Athletes: Players on the Field of Politics as well as Sports

Sierra Lloyd, Editor

Colin Kaepernick first knelt during the national anthem in 2016. Preceding Kaepernick were countless athletes using their platform to advocate for their political beliefs: tennis star Billie Jean King fighting for women’s equality in the 1970s, boxer Muhammad Ali speaking against the Vietnam War in the 1960s. Kaepernick inspired modern athletes to dip a toe into activism as well: World Cup soccer player Megan Rapinoe advocating for equal pay, figure-skater Adam Rippon increasing LGBTQ representation. 

This past summer and up until today, as a national reckoning with racial inequality plays out on social media platforms and in the streets, more and more athletes are deciding to speak out. Entire NBA teams refuse to step on the court, national anthems are sung with a fist in the air. Athletes post black squares on their Instagram pages, wear jerseys and masks emblazoned with the word “justice”, and host live discussions on inequality in their respective sports. 

Many people see it as athletes’ duty to use their platform to speak out against injustice, while other sports fans are disappointed to see politics infiltrating what they see as an apolitical space. Athletes participating in activism is not new, but, as it has for a century, it brings up some tricky questions. Do athletes have a responsibility to help those less fortunate? Do they really have the expertise or authority to give political opinions that will impact the opinions of their fans? What about lower-tier athletes?

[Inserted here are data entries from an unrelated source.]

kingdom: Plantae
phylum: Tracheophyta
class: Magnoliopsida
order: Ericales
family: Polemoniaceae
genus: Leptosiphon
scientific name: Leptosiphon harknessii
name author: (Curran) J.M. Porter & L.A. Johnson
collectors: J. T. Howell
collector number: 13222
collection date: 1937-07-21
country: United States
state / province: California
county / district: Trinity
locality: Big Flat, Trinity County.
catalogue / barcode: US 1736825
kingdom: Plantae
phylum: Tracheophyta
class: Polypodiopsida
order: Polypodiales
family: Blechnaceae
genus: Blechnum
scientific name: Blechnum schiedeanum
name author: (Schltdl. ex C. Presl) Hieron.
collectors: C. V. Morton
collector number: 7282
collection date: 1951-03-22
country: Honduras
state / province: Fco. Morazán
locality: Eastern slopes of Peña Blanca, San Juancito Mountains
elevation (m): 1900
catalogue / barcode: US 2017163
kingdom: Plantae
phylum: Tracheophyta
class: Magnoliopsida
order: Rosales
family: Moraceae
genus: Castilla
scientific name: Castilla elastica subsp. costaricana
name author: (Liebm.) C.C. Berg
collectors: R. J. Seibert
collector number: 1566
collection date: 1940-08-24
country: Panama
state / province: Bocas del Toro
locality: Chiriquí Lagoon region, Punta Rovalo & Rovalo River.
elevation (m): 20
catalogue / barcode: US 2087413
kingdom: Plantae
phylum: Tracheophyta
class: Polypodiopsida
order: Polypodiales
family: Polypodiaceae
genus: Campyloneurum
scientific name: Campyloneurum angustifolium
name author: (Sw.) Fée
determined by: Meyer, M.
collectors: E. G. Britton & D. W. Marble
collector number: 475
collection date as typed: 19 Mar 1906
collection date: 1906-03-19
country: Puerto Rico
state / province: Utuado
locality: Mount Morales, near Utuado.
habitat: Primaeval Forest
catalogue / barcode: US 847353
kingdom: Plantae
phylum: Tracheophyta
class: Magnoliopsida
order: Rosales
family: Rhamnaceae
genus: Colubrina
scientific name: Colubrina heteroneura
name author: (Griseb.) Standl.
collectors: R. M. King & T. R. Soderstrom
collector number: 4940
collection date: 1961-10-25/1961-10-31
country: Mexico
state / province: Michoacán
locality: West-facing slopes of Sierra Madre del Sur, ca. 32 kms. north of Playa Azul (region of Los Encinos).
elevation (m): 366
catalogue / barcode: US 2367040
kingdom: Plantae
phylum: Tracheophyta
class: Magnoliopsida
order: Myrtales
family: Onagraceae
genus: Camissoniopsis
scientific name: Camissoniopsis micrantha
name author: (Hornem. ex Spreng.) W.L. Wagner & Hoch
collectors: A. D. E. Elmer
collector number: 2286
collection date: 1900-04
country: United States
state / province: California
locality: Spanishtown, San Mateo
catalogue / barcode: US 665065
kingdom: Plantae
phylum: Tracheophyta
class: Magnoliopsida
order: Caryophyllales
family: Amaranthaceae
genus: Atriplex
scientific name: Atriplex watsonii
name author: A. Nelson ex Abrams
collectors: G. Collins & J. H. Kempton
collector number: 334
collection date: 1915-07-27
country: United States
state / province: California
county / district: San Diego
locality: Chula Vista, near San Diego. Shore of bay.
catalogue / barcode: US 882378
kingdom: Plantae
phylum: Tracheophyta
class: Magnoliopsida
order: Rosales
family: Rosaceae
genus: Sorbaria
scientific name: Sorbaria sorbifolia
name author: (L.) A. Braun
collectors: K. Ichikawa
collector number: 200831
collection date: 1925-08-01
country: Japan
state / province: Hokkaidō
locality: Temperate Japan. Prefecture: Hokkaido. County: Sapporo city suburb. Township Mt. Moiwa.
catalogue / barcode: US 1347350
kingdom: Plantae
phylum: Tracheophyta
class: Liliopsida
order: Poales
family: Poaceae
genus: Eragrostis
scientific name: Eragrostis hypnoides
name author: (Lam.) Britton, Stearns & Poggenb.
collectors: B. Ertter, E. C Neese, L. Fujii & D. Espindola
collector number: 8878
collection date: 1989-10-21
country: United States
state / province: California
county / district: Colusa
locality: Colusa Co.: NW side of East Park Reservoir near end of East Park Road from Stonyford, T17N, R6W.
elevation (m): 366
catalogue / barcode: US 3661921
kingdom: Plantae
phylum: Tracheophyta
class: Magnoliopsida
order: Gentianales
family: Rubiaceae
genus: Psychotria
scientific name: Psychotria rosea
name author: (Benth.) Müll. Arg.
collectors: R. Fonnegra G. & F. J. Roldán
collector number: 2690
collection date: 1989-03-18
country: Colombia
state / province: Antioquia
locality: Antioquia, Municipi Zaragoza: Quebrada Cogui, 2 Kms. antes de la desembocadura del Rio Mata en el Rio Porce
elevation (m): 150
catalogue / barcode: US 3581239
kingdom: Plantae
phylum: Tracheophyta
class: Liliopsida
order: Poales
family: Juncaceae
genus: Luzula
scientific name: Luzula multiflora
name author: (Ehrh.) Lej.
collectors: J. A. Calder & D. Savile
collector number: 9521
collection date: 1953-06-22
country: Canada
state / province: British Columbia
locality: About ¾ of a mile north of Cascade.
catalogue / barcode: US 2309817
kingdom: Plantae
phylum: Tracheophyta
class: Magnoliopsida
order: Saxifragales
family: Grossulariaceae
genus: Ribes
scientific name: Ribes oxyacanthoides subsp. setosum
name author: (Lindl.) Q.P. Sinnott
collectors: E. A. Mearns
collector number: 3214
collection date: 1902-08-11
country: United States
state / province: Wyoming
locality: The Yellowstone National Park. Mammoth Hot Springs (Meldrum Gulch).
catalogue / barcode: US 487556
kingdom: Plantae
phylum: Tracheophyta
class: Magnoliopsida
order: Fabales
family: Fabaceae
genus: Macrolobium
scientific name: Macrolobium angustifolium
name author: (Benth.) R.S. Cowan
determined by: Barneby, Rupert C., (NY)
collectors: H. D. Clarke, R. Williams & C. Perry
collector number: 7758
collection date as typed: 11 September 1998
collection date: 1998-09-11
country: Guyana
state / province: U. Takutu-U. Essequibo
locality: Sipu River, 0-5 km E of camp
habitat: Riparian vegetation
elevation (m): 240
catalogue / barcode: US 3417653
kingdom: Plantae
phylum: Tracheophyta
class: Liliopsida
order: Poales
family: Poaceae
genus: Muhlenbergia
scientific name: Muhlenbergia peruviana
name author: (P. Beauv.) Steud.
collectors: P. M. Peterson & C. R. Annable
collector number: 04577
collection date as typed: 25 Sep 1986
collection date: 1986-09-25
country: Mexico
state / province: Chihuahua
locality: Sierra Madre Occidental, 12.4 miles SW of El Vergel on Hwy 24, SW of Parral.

Do they have a right to voice (or refrain from voicing) opinions as any other citizen would, or does their mid-level recognition pair with a level of responsibility?

Graphic by Sierra Lloyd

According to a recent Pew Research Center survey, a majority of Americans believe it’s acceptable for professional athletes to speak out publicly about political issues, and few say it’s important that the athletes they support share their political views. Opinions do vary, however, based on demographics and political affiliation. For example, people of color are more likely than their white counterparts to say it’s acceptable for professional athletes to address political issues in public. Roughly 79% of black Americans say this is at least somewhat acceptable, including about 52% who say it is very acceptable. Among Hispanics, 69% say it’s very or somewhat acceptable for athletes to talk about politics, while a narrower majority of white adults (56%) say the same. 

The situation is similar when it comes to age, with millennials on average 15% more likely to say it is very or somewhat acceptable for professional athletes to speak out publicly about politics than Boomers and Gen X-ers.

Regarding political parties, 80% of Democrats and Democratic-leaning independents say it is very or somewhat acceptable for professional athletes to speak out about politics, compared to a majority of Republicans and Republican-leaners (58%) saying this is not too or not at all acceptable. Most report, regardless of party identity, that this is an issue they feel strongly about.

At Fruita Monument High School, many student athletes and coaches are open to the idea of athletes’ participation in political discussion.  Jeff Miller, a FMHS football coach, commented on the issue, “I do think that pro’s should use their format to further discussions about current events…I think all people should advocate for issues they believe in.” 

 Julia Williams, a varsity player on FMHS’s girls’ tennis team, has a nuanced view, stating, “I believe [athletes] shouldn’t be afraid to be open about their political views, but it shouldn’t affect the game. They shouldn’t be afraid to stand up for their beliefs but also shouldn’t mix it with their professional career.”  She added, “I admire those athletes that are brave enough to be open and those who actively support what they believe, and those especially who take action on those topics, but it doesn’t determine whether or not I respect them as an athlete and how I recognize their skill in their sport.” 

Overall, there seems to be consensus that athletes are recognized for their physical prowess rather than their politics, and that performance in their sport should be the primary focus. Miller reports that, “It’s not important to me for athletes, or anyone, to share my political views.” Instead, as a general rule, people should “agree to disagree and respect one another”. 

Gabriel Gallagher, a senior who has participated in FMHS athletics and who’s now focusing on his golf game, responded when asked if he believes athletes should speak out about controversial topics, “I don’t care. If they want to, I feel they should be able to. But I don’t think they have a duty to.”

When it comes down to it, athletes’ freedom of speech is protected just as everyone else’s is. Many pros choose to share their opinions, and many don’t. Regardless, for most sports fans, politics is on the sidelines once the game begins. The fields of sport and activism are overlapping, but players are in the public eye to score goals (or points, or baskets), not to make cardboard signs. 

Kaepernick is a globally-recognized figure at this point, and his outspokenness is admirable, considering it came at the expense of a rising football career. He may have sparked debate over athletes’ role in politics, but that was not his goal. Instead, he asks that we look at the substance of his argument and address the inequalities he’s protesting. Maybe that’s how we should approach this issue: listen to what athletes are saying and take the opportunity to explore the facts behind their opinions, before turning back to watch them destroy their opponents on the court.